My work revolves around the medium of clay and its transformation. I make functional, atmospherically fired ceramic wares which are often angular, geometric and clearly constructed. My recent formal exploration is largely focused on pouring pots as a means of expressing physical tensions between strength and fragility; between the built and natural world. I use native clays with coarse aggregates to evoke a geologic history of the material. Unfiltered inclusions of feldspar and silica break up flat, architectural planes to emphasize the crude physicality of the clay.

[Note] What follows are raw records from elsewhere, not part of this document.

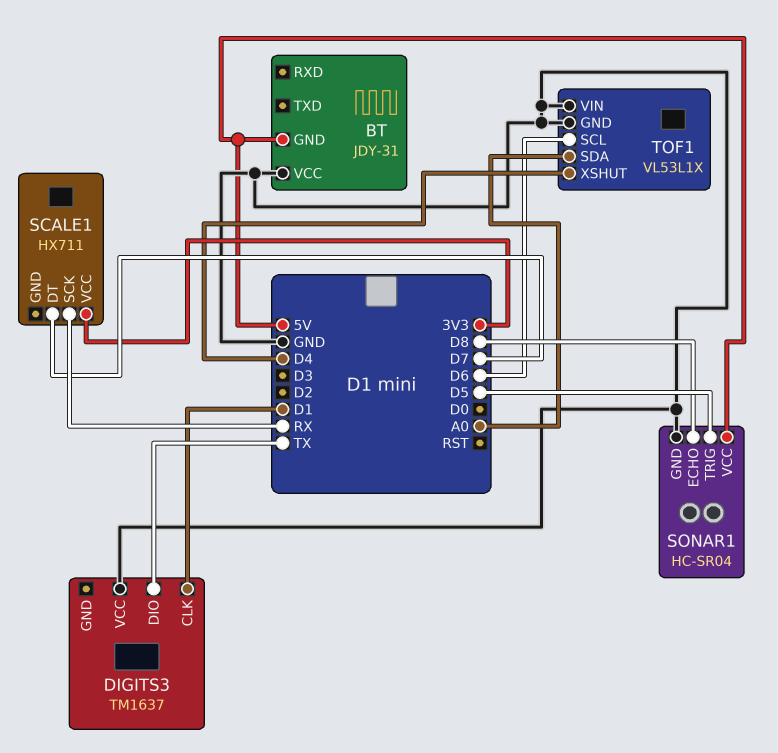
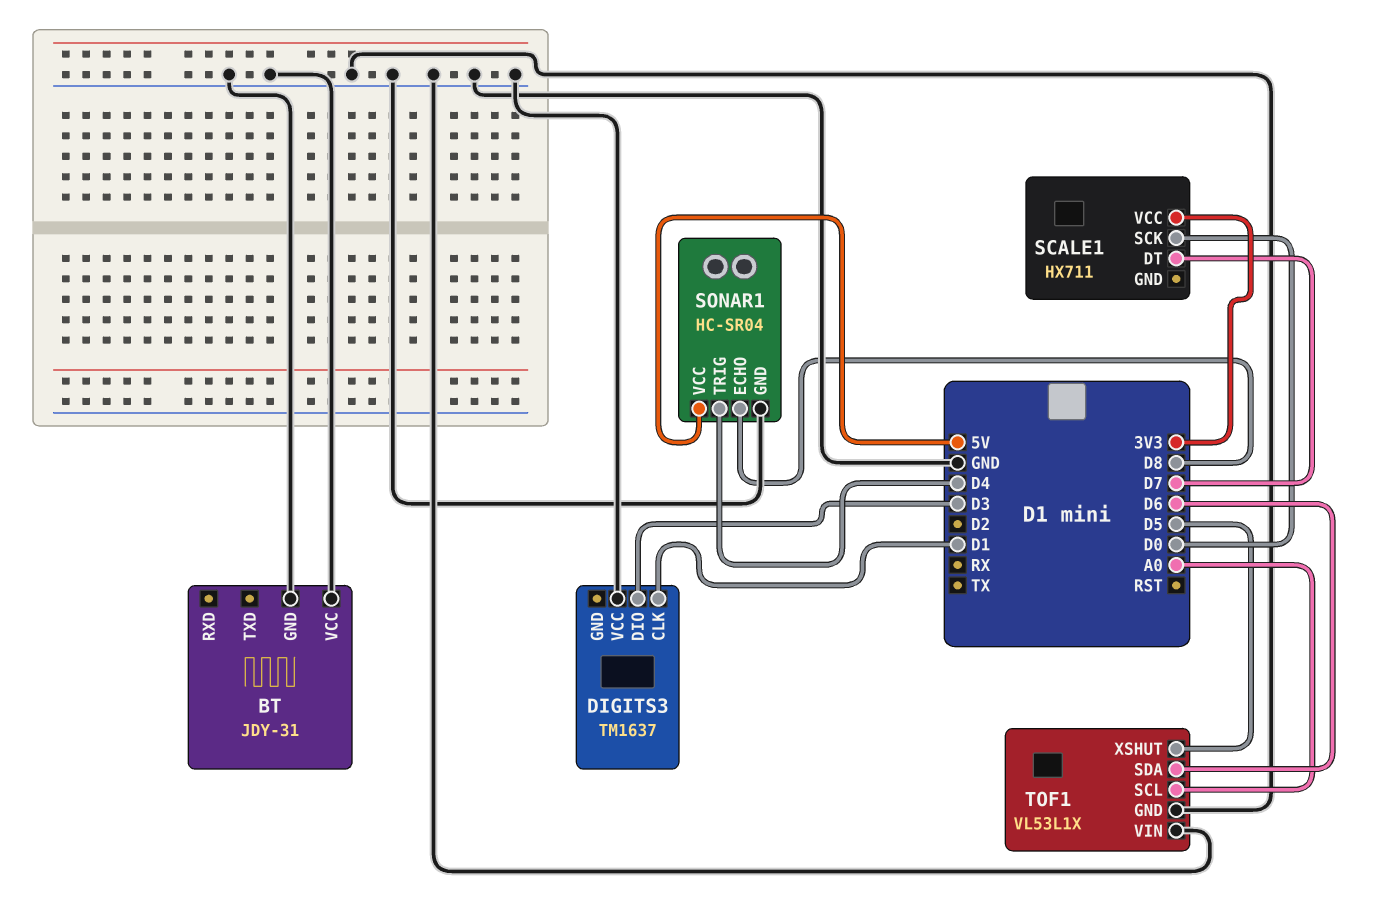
BT pin GND: 5V -> GND
DIGITS3 pin DIO: TX -> D3
SCALE1 pin SCK: RX -> D0
SONAR1 pin TRIG: D5 -> D4
TOF1 pin SCL: D6 -> A0
TOF1 pin SDA: A0 -> D6
TOF1 pin XSHUT: D4 -> D5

I have found the clearest expression firing my work in long format wood firings, where pots are subjected to extended periods of heat and a volatile reduction atmosphere. The path of the flame and conditions of alteration are captured on the pots in icy flows of natural ash glaze and richly flashed orange, brown and red clay facies to create a dynamic relationship between surface and structure. These pots then serve as a collaboration between maker, natural materials and process, each equally implicit in the final works. In providing agency to the clay and to the firing, I seek to reflect on the ephemeral qualities of humanity, and its cultivation of the natural world.

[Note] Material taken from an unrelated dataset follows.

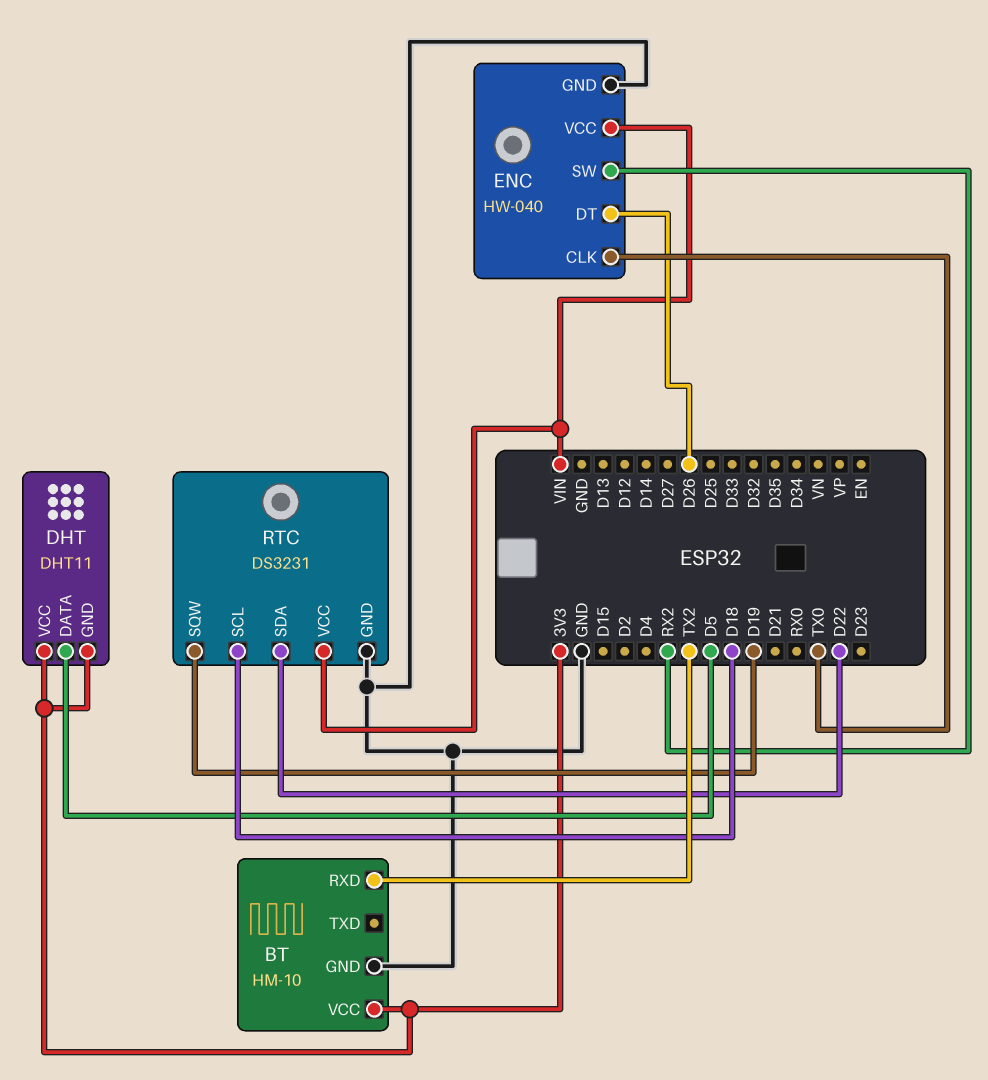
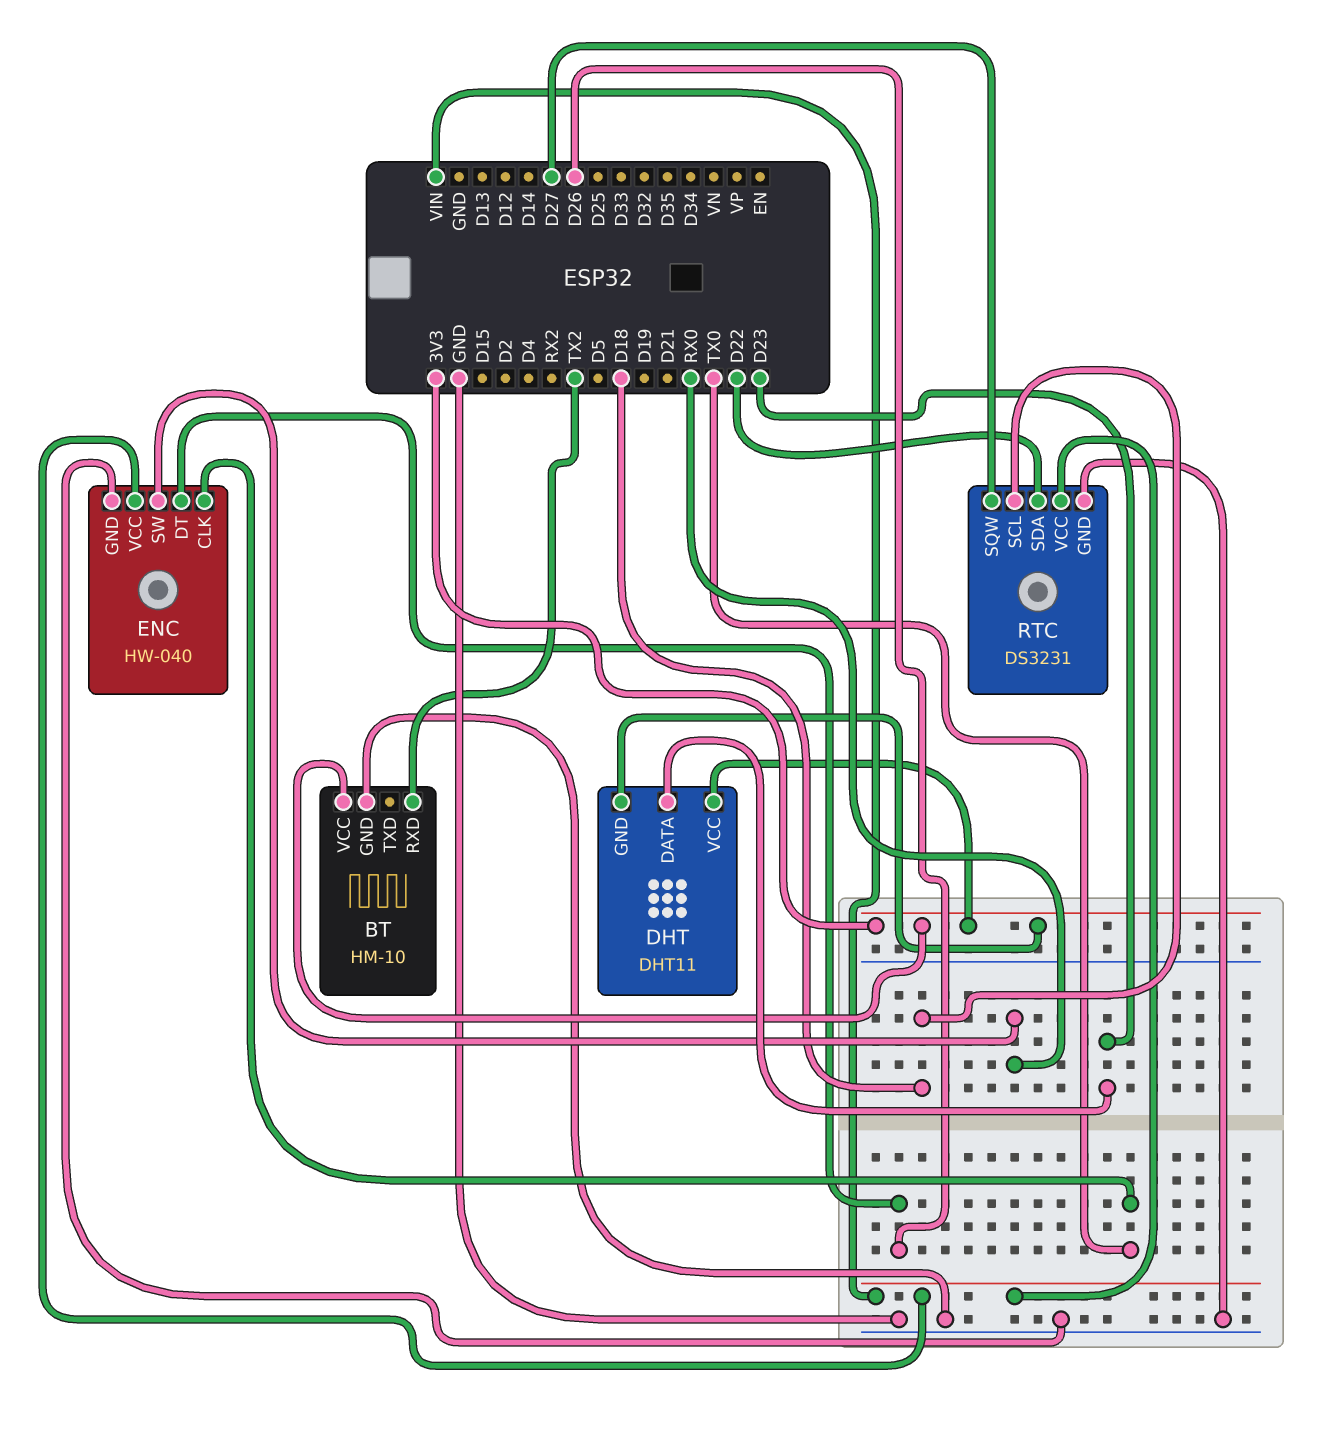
DHT pin DATA: D5 -> D23
ENC pin SW: RX2 -> RX0
RTC pin SQW: D19 -> D27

My forms speak of modernity and of the built environment. They reference artists like Constantine Brâncuși, Giorgio Morandi, and Duilio Barnabe in their assemblages of spatial relationships. My pots present sharp, oversized spouts alongside soft swooping handles, ever delicate appendages affixed to hefty structural bodies. My pots borrow formal elements from discarded industrial goods and domestic “junk”, which clutters roadside shops throughout North America. This societal refuse speaks to ritual and sustenance, but also to the temporal fragility of domesticity and of our objects. My forms too seek to elicit this utilitarian fragility; to maintain a commentary on domestic consumption by referencing, in a contrived and delicate manor, the abandoned and decayed products of our past.